The majority of volcanoes have a connection to plate tectonic activity. For instance, the edges of the enormous solid granite plates that make up the surface of the Earth are where volcanoes in Japan, Iceland, Indonesia, and many other locations can be found. When a plate sinks beneath water held in the sub ducted plate is pushed out of it by intense pressure, creating heat that melts adjacent rock and creates lava. The magma rises because it is more buoyant than the rock around it, and it may gather in chambers closer to the surface. A chamber's pressure may rise as it gets more and more full. Cracks frequently appear above when the upward pressure created by the rock below the chamber is greater than the downward pressure produced by the rock above the chamber. Eventually, the pressure from above can force the magma through fissures and vents on the surface, where it will turn into lava. In actuality, the term "volcano" specifically refers to such a vent; however it can also be used to describe the landform formed by the build-up of solidified lava and volcanic debris close to the vent.

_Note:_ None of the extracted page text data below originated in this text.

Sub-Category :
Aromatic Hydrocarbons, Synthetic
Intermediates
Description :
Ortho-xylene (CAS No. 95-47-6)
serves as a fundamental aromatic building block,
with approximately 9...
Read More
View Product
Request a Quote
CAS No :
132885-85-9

Building reinforcement, land zoning and evacuation, and the development of control systems to lessen the effects of flooding are typical mitigation strategies for volcanic eruptions.
Volcanic hazard maps
A volcanic risks map is one of the most popular and practical ways to convey knowledge discovered via in-depth investigations of a volcano's eruptive history.
These maps outline zones corresponding to each category of potential hazard and its relative seriousness. Such maps can also include probabilities of future consequences if there is enough precise data available. These maps are important for identifying areas of refuge in the event of an eruption, critical population centres, communication connections, and infrastructure in relation to hazard zones.
Hazard zonation for lava flows
The frequency with which places have been covered by lava in the recent geologic past is used to create hazard maps for lava flows. In addition, they consider topography, average lava flow lengths of the volcano, and locations of possible vents.
Hazard zonation for volcanogenic tsunamis
These can be predicated on the flooding evidence from previous tsunamis, but this is challenging given the minimal geological evidence these catastrophes have left behind. The zone limitations must take into account the tsunami wave's source, mechanism, magnitude, and coastal geography's amplifying effects.